Tale classificazione deve considerarsi superata. Ora si parla del sistema “SOIUSA”

Le 36 sezioni della SOIUSA

Nel 2005 è stata presentata ufficialmente la classificazione SOIUSA, acronimo di Suddivisione Orografica Internazionale Unificata del Sistema Alpino, allo scopo di uniformare le denominazioni utilizzate negli Stati dell’area alpina. Questa classificazione prevede 2 grandi parti (Alpi Occidentali e Alpi Orientali) anziché le tre tradizionali italiane, in accordo con le classificazioni in uso oltralpe, ed una ulteriore suddivisione in 5 settori, 36 sezioni e 132 sottosezioni.

Le Alpi Occidentali sono suddivise in:

Alpi Sud-occidentali: Alpi Liguri; Alpi Marittime e Prealpi di Nizza; Alpi e Prealpi di Provenza; Alpi Cozie; Alpi del Delfinato; Prealpi del Delfinato.
---
Domande di studio =
• a. Aggiorna il testo sulla SOIUSA: riscrivi il brano che comincia con "Le 36 sezioni" e si chiude dopo "e 132 sottosezioni.", mettendo "armonizzare" al posto di "uniformare".
• b. Rispondi a queste domande sul testo sulla SOIUSA.
(i) In che anno è stata presentata ufficialmente la classificazione SOIUSA?
(ii) In quante sottosezioni è suddiviso il sistema secondo questa classificazione?
(iii) Quale sezione compare per prima nell'elenco delle Alpi Sud-occidentali?
---
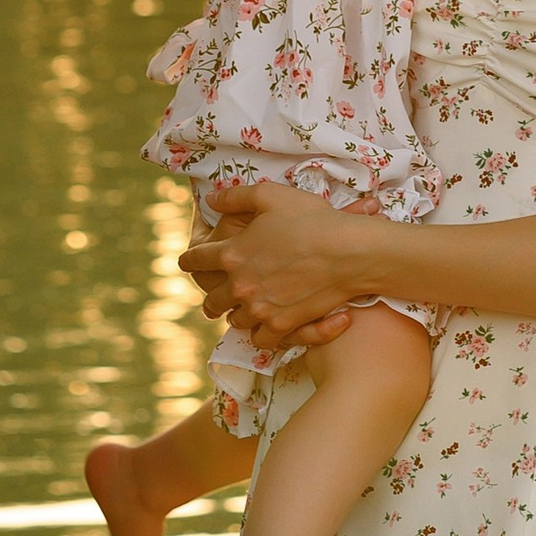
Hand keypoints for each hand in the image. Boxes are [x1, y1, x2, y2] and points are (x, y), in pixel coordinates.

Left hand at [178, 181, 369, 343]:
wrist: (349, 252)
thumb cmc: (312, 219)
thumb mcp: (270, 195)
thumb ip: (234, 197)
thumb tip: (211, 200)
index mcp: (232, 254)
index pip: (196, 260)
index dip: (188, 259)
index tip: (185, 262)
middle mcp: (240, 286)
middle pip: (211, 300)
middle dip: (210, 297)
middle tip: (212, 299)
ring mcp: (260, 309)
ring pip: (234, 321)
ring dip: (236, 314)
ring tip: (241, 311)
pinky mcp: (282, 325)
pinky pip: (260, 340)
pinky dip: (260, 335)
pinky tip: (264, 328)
---
Soluzioni degli esercizi =
• a.
Le 36 sezioni della SOIUSA

Nel 2005 è stata presentata ufficialmente la classificazione SOIUSA, acronimo di Suddivisione Orografica Internazionale Unificata del Sistema Alpino, allo scopo di armonizzare le denominazioni utilizzate negli Stati dell’area alpina. Questa classificazione prevede 2 grandi parti (Alpi Occidentali e Alpi Orientali) anziché le tre tradizionali italiane, in accordo con le classificazioni in uso oltralpe, ed una ulteriore suddivisione in 5 settori, 36 sezioni e 132 sottosezioni.

• b.
(i) Nel 2005.
(ii) In 132 sottosezioni.
(iii) Le Alpi Liguri.